British courts have already concluded that it would be lawful for the hospital to withdraw life sustaining treatment because it was likely Charlie would suffer significant harm if his suffering was prolonged without realistic prospect of improvement. The experimental therapy, the courts maintained, would produce no effective benefit.
Gard and Yates, who are in their 30s, have launched a fundraising appeal to help pay for doctors’ bills in the US. It reached a £1.2m target before the initial high court trial. That figure has now topped £1.3m, consisting of more than 83,000 donations.
At the supreme court hearing, the family’s lawyer, Richard Gordon QC, told judges: “The issue is whether the state has the power to intrude on decisions the parents have made in order to mandate that child’s death before it might come to an end. These are model parents trying to do all they possibly can for the benefit of their child. Their view on what is best for Charlie differs from the court.”

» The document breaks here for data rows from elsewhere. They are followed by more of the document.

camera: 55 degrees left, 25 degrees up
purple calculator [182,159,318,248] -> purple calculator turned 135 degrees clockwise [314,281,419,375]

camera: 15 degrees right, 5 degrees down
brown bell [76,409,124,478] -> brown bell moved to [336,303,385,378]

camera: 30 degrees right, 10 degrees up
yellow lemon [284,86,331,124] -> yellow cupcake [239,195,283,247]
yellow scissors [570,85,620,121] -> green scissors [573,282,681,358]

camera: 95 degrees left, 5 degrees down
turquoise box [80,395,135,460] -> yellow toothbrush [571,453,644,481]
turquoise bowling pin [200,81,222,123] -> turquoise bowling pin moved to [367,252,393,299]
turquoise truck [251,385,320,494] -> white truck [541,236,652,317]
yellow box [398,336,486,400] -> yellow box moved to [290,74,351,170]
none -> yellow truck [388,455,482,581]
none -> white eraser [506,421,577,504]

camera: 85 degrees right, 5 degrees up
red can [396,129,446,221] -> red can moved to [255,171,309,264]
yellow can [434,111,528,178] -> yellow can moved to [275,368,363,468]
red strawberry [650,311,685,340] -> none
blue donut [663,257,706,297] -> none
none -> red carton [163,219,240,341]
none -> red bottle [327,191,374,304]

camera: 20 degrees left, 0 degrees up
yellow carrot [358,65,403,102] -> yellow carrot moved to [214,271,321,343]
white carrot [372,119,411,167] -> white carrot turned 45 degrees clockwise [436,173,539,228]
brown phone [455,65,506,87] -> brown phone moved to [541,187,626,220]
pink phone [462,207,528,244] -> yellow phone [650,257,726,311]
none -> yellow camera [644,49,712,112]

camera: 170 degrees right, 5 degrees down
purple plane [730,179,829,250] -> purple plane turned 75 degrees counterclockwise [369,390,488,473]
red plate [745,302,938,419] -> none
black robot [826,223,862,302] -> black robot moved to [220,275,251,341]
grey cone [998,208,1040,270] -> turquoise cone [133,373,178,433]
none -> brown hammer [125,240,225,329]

The European judges said it was “not for the court to substitute itself for the competent domestic authorities”. British court judgments in the case had been “meticulous”, the ECHR noted.
It said: “The domestic courts had concluded, on the basis of extensive, high-quality expert evidence, that it was most likely Charlie was being exposed to continued pain, suffering and distress and that undergoing experimental treatment with no prospects of success would offer no benefit, and continue to cause him significant harm.”
The seven judges who heard the case included the British judge at Strasbourg, Tim Eicke. The law firm retained by the family for the appeal, Harris da Silva Solicitors, said it could not comment immediately on the ECHR decision.
Responding to the judgment, a spokesperson for Great Ormond Street Hospital for Children NHS foundation trust said: “Our thoughts are with Charlie’s parents on receipt of this news that we know will be very distressing for them.
“Today’s decision by the European court of human rights marks the end of what has been a very difficult process and our priority is to provide every possible support to Charlie’s parents as we prepare for the next steps.
“There will be no rush by Great Ormond Street hospital to change Charlie’s care and any future treatment plans will involve careful planning and discussion.”